# Paph Walnut Valley OR Newberry Sprite???



## Ernie (Jul 4, 2007)

Was just perusing the most recent couple RHS registration listings and found something odd. Sent the following to the Registrar...

Seems this cross is registered twice as both Paph. Walnut Valley (moq. X Greyi) reg. Rinke, o. Carter & Holmes 03/20/06 and P. Newberry Sprite (Greyi X moq.) reg&o Carter & Holmes 10/10/06? Does the RHS now recognize different grex names for reciprocal hybrids, was this an error, or is there some other explanation? What is the correct name for the grex? 

-Ernie


----------



## SlipperFan (Jul 4, 2007)

Good question. I suspect it is a mistake, and that the earlier registration is the accepted one.


----------



## Ernie (Jul 4, 2007)

Yeah, who knows??? I'd guess all else being equal, the earlier name takes priority- as for species descriptions. The thought that Rinke registered it without Carter and Holmes' permission crossed my mind too...

-Ernie


----------



## smartie2000 (Jul 5, 2007)

there are some other hybrids with multiple grex too! especially on the earlier hybrids. I remember finding around 15 grex for the same cross once


----------



## Ernie (Jul 9, 2007)

Mystery solved. It's Paph Walnut Valley. The Registrar's response follows...


Hello Ernie

We do try to avoid registering two names for the same grex, but occassionally this does happen, by mistake I hasten to add.

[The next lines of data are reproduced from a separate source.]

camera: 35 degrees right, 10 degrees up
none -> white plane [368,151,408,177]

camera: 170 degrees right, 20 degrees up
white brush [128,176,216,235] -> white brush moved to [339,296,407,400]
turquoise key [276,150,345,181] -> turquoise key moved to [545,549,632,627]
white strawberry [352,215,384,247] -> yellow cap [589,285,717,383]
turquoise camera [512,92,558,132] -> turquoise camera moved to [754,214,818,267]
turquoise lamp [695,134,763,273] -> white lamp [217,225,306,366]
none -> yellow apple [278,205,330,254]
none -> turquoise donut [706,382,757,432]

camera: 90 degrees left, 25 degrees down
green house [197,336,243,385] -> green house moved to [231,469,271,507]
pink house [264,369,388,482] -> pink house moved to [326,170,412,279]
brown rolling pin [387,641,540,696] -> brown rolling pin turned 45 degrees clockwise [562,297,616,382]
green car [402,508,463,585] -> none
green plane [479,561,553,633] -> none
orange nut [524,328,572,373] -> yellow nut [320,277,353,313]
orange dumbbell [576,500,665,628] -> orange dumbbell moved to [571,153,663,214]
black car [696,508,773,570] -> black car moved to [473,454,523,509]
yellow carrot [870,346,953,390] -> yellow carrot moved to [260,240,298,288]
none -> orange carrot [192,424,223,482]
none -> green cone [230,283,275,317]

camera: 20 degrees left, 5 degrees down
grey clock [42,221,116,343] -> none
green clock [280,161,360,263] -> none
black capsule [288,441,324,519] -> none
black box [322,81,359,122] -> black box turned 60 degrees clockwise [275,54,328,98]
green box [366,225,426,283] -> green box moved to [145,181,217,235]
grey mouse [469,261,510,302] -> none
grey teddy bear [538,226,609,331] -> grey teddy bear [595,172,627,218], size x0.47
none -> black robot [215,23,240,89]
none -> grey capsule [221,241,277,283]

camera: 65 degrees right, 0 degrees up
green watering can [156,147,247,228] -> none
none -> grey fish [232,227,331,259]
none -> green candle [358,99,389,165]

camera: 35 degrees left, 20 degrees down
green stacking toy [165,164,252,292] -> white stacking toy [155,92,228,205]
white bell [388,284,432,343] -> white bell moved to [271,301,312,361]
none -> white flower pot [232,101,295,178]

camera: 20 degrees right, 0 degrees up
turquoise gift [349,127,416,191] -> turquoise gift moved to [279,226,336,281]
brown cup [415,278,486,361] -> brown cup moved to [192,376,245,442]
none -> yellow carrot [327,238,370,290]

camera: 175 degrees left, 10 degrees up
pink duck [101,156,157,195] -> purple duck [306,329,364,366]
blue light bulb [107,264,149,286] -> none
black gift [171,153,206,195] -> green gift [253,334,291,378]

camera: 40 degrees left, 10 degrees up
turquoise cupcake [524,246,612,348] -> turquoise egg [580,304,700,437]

In these situations it is the earliest name that usually has priority and is the correct one to use. This case has alrady been noted and the register has been annotated. Unfortunately, at the moment, these other fields are not available on the web version, but I hope that they will be made available before long.

best regards
Julian Shaw
Orchid registrar


----------